Continue the passage on paying for private school fees, starting after its last sentence.

- EXCERPT -
'''
Despite the Tories' defeat on Thursday, the desire of many parents for their children to get the very best education means that private schooling will survive and may even prosper despite Labour's opposition.

Ironically, parents of children at private schools have one thing in common with their state school counterparts: they rarely plan for school fees. Statistics from the School Fees Trust show only 14 per cent of the former make any kind of advance provision for fees. The other 86 per cent pay from their income, not savings.

That can be a crippling expense. The average school fee for private day schools is around pounds 2,000 a term - or more than pounds 6,000 a year per child. Even for a four-year-old, fees are at least pounds 300 a term. To fund a full private education from five to 18, some estimates are well over pounds 100,000.

Parents willing to bear that cost also face the daunting spectre of fees escalating not just with inflation but also with their child's age. To be safe, school fee experts usually assume a rise of at least 5.5 per cent a year.

In many cases parents find themselves spending more on school fees than on their mortgage. So why do so few save for education? According to School Fees Trust managing director Angus Cater, bad salesmen are at least part of the reason.

"The biggest problem is that parents get frightened to death by insurance salesmen telling them it will cost pounds 130,000 and they must pay pounds 240 a month as soon as their child is born. School fee planning is appallingly badly sold."
'''
- DATA EXTRACT -
'''
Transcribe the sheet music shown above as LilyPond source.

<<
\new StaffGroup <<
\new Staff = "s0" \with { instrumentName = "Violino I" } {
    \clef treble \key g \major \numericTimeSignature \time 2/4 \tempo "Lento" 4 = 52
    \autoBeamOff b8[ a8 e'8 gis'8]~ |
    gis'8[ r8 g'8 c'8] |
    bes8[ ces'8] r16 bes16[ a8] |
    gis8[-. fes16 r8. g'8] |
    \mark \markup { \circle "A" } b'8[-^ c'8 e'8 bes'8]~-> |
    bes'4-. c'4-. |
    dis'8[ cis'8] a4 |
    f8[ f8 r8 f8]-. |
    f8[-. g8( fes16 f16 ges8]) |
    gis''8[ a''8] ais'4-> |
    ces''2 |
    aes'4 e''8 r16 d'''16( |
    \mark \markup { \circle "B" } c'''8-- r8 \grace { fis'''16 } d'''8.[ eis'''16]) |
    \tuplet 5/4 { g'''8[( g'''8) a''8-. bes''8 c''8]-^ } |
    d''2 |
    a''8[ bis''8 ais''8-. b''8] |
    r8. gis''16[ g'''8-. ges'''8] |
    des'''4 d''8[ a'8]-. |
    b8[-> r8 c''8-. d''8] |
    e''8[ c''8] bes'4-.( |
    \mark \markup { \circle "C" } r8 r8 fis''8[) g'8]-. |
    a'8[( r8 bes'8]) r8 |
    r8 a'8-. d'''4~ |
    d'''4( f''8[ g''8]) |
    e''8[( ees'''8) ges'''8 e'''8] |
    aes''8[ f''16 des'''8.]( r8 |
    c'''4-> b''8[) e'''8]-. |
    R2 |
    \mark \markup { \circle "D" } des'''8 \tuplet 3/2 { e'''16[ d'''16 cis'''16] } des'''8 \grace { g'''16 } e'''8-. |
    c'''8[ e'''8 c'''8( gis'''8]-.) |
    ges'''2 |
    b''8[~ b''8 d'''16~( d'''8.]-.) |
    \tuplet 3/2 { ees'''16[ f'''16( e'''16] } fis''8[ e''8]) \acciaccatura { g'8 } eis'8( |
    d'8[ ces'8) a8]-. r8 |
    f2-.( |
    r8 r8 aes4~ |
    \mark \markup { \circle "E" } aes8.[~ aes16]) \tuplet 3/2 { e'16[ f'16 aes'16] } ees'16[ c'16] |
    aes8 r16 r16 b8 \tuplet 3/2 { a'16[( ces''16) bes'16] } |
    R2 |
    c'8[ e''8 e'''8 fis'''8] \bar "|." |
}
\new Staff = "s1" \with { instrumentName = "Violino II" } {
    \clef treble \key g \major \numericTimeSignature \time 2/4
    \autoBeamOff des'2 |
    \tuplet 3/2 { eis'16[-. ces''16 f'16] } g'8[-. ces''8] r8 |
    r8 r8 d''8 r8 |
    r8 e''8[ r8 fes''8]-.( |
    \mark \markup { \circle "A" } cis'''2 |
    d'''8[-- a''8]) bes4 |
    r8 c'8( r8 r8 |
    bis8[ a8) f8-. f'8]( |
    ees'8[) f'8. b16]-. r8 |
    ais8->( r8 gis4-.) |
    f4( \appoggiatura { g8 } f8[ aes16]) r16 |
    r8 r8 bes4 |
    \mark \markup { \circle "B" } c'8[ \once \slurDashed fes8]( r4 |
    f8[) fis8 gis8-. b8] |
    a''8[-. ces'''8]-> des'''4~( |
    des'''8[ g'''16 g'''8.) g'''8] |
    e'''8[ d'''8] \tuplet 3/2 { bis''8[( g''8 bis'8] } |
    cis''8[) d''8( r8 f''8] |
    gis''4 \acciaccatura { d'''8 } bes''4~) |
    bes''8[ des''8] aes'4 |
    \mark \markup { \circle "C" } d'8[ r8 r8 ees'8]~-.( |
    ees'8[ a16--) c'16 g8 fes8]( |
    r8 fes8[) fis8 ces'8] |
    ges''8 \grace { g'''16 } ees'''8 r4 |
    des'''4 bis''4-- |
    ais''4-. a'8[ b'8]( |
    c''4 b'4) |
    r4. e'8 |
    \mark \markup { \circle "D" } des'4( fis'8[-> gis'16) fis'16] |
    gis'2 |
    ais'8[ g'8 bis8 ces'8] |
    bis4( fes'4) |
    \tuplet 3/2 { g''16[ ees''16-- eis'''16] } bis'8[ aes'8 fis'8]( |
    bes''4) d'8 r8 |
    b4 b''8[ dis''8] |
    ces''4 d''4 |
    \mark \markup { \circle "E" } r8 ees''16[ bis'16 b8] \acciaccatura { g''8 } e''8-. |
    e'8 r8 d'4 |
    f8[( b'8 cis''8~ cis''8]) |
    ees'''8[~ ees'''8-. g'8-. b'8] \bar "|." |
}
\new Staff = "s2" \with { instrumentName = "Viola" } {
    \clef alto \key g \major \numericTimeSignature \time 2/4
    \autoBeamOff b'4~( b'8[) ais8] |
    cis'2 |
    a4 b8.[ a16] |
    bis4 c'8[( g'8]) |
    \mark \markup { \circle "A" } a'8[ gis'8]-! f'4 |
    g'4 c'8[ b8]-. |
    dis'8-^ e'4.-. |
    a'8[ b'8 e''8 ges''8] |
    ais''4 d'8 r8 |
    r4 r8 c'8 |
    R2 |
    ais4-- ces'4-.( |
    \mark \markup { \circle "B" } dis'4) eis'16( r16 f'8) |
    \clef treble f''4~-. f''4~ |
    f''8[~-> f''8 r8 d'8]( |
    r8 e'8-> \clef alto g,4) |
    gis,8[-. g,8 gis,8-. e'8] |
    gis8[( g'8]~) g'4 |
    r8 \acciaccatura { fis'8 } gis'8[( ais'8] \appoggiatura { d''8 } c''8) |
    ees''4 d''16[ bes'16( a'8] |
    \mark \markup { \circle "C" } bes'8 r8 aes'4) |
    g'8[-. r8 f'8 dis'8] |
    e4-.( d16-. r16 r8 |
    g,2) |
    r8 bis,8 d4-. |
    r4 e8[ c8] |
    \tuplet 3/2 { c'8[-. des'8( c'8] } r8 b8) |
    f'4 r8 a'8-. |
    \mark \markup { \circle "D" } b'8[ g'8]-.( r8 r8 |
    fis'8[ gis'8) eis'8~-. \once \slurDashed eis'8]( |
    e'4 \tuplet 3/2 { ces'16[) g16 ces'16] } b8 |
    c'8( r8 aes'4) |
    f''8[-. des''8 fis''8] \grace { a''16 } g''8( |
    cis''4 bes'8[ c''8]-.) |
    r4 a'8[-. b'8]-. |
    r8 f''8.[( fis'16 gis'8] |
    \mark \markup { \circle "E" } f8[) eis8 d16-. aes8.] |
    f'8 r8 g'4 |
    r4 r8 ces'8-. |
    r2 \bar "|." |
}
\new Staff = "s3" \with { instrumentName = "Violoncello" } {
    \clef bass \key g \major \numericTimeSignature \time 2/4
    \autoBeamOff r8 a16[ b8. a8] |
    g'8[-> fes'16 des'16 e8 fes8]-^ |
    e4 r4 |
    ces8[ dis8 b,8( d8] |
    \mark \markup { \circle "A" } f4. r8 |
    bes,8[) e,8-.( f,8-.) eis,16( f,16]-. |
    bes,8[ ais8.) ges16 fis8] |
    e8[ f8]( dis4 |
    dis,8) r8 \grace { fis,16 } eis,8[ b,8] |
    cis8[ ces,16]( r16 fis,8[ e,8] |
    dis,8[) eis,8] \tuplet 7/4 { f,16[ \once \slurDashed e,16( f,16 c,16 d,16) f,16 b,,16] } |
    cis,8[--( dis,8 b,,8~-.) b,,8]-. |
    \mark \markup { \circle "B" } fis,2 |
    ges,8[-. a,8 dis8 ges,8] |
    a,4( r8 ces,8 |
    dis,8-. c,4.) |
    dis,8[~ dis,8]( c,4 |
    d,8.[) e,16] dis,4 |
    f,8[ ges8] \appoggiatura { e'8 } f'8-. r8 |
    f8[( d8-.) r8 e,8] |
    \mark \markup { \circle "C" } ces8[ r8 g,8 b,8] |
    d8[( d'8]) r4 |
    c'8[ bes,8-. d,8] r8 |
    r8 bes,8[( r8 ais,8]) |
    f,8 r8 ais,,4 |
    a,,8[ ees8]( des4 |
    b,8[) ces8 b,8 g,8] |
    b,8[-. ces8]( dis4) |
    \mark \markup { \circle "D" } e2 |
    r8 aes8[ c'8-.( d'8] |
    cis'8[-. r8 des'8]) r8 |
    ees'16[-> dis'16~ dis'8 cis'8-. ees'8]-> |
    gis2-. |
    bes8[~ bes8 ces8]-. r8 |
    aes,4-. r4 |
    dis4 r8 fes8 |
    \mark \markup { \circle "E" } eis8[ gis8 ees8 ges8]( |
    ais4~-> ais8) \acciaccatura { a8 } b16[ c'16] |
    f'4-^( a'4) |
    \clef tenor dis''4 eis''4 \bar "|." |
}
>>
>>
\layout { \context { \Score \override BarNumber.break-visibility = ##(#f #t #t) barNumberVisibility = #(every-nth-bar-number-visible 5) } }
'''
- WRITTEN ANSWER -
Because of the lack of planning for fees, insurance companies tend to aim their fee-planning services at parents who find they cannot keep up payments. The School Fees Partnership, for example, markets advice to parents and schools on how to tap into the equity in their homes. Here, parents can arrange "draw-down facilities" that capitalise the remaining equity in their house by re-mortgaging at discounted rates with their original lender.

The School Fees Insurance Agency, a specialist broker, offers loans based on an endowment savings vehicle - allowing parents to draw as fees fall due. But parents who feel able to save before their child begins school can benefit from an increasingly competitive market in tax-exempt savings vehicles.

Here, it is important to steer clear of most so-called "educational trusts". Two years ago, the Inland Revenue objected to the use of tax exemptions, meant for charitable trusts, to fund private education. Several investment companies, such as Save & Prosper, were forced to suspend sales of this type of plan.

More in favour among school fee planning specialists are personal equity plans (or PEPs). These offer the chance, from a minimum of pounds 50 a month or a pounds 1,000 lump sum, to gain access to tax-exempt growth in the stock market.

However, most PEPs aimed at school fee planning are directed at savers prepared to tie up their money for the medium to long term. Cash them in or draw funds within the first two or three years and your investment may give a poor return.

Parents must also decide how many risks they are prepared to take with the investments within their PEP. There is one established method of minimising risk but getting better-than-average returns on a school-fee investment.

Within a PEP, school fees specialists often recommend investing in a split-capital investment trust. These have the advantage that they will wind up at a fixed date - just right for school fees which will become payable at a predictable time.

Investors can buy zero-dividend preference shares in the trust. While you will not benefit from dividends paid on the shares which the trust buys, the trade-off is that the trust pledges to give a return of, say, 7.5 per cent a year when the trust winds up - much higher than saving with a building society. It is a safer bet than other equity investments because you get priority if the trust ends up growing by less than expected.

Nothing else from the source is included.